Anyone out there know where I can get a new Circuit Board for a Trane XE90? Model #TUC060C936B6.

Bob


----------



## Hube

Bob said:
			
		

> Anyone out there know where I can get a new Circuit Board for a Trane XE90? Model #TUC060C936B6.
> ***********************************************************
> Maybe you should try asking a TRANE DEALER,that way you can find out for sure.
> Make sure while your at it you ask how much it is  too.


----------



## brianky

I seem to be having a similar problem in that at random times when my furnace is suppose to kick on, I just hear a hum.  Nothing else happens.  The indicator light is blinking no heat call (slow flash).  It seems that when I turn the system off or disconnect the power for a period of time and then turn it on or reconnect the power, it begins to function properly.  When it works properly, I can see exhaust coming out the vent outside the house, heat comes through the vents inside the house...etc.

I have had a service tech come out and he thinks the motor and possibly the fan wheel is going bad.  ...keeps mentioning something about bearings heating up (He does not use the term bearing, but I can't remember his exact term.)  Says when they heat up, they don't allow the fan wheel to turn and it won't allow the motor to run.  He checked the "draw" on the motor and said that it may be a little high, but not much at all.  He seemed to be reaching for a solution.  

Before I drop the close to $700 to replace the motor and fan wheel, anyone have any ideas?  I figure as long as I can keep getting it to come back on, I will wait until I try to discover a solution.  Thanks for any help I can get!  

btw:  The same techs just installed a Carrier 2.5 ton heat pump over the summer.  They say that portion of the system is working fine.  It just seems to be the blower/fan wheel...  

Thanks again!

▶ [WORK ITEM A]: Format the records, from their start through the line containing "You are standing at the playground", as a numbered list. Omit blank lines and leave the pictures out.

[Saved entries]
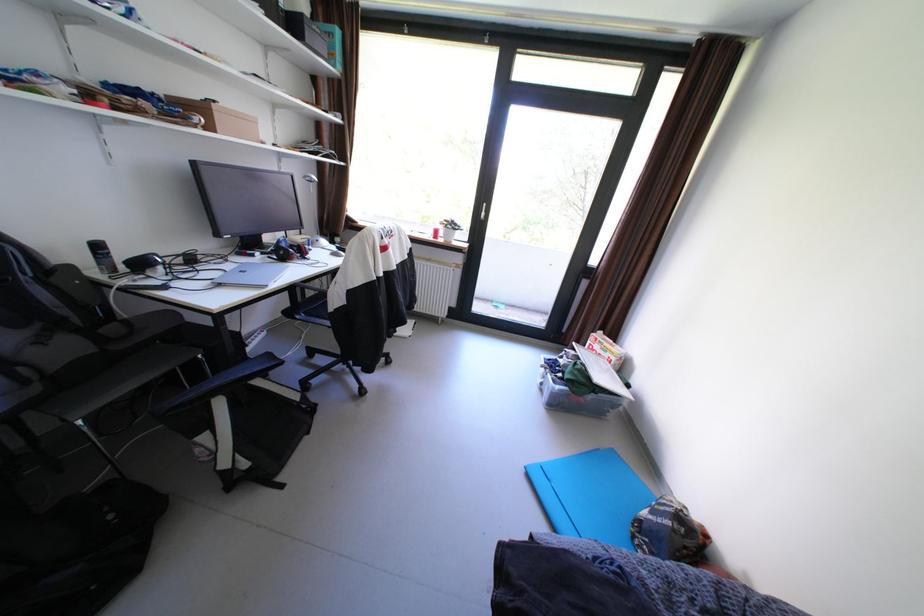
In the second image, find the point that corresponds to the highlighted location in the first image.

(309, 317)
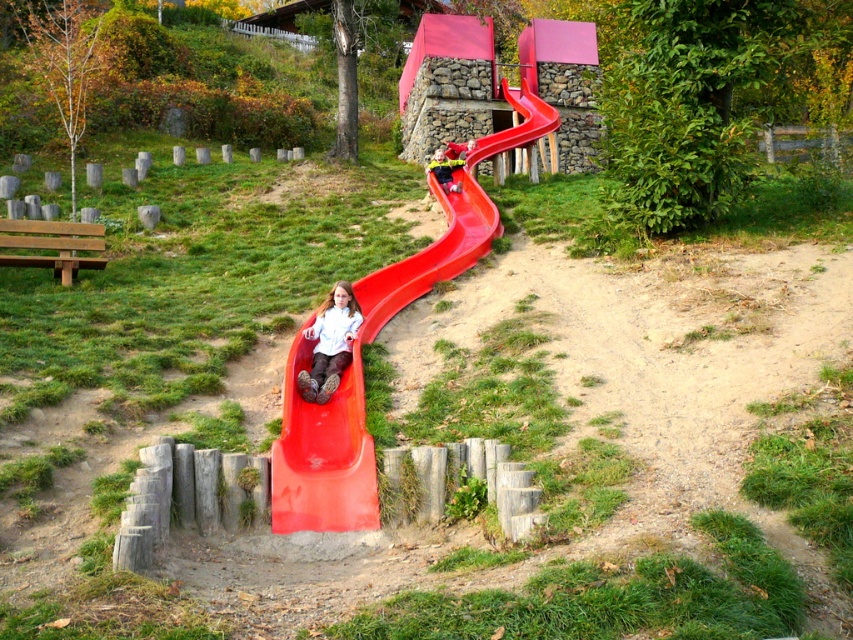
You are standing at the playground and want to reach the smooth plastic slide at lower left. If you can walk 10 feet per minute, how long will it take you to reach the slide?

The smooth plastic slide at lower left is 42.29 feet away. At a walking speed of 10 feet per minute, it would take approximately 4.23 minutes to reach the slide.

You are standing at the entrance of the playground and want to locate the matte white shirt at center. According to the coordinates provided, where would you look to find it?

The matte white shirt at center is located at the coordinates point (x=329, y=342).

▶ [WORK ITEM B]: Resume the forum thread about the Trane furnace from the point where it ends.

▶ [ANSWER A]:
1. In the second image, find the point that corresponds to the highlighted location in the first image.
2. (309, 317)
3. You are standing at the playground and want to reach the smooth plastic slide at lower left. If you can walk 10 feet per minute, how long will it take you to reach the slide?

▶ [ANSWER B]:
----------



## glennjanie

Welcome Brian:
Blower wheels don't just 'go bad', they can only be damaged. The technician was probably talking about bushings in the motor but I would not expect to see bushings in a motor on a Trane unit; more likely ball or roller bearings. Has the motor been oiled? If there is 'not much draw' on the motor, there is no problem with it.
Let's look at capacitors, board and relays, the more likely problem and a lot less cost.
Glenn


----------



## glennjanie

Hello Brian:
Just a follow-up, something is not stacking up here. You said you can see exhaust from the vent but later you said the tech had installed a heat pump, apperantly on this same system.
Is the heat pump a mistake or did they actually install a heat pump to a furnace system? That is really squirlley; perhaps you need to ask for a license. If they can't produce one, call the local inspector.
Glenn


----------



## brianky

HEy...thanks for helping me clarify Glenn.  I am definitely learning on the go here.  It is my understanding that they installed the heat pump to the furnace.  The heat pump does the AC and Heat unless the outdoor temp gets too cold.  Then, the gas furnace kicks in. Does that make sense.  When I saw the exhaust the gas furnace was running.  I had the thermostat set to Emergency Heat so I could see the exhaust...I had physically inspected the flue as much as I could and figure that might be helpful.  

The sytem shut down again last night after about 2 hours of normal use...it had only kicked on once in that time.  Then, it started with the hum only again.  We shut it down for the night by setting the thermostat to off.  When we turned the termostat on this morning it came on like normal.

Thanks again for your help Glenn!

ps...here is a blurb from the service company that installed the pump...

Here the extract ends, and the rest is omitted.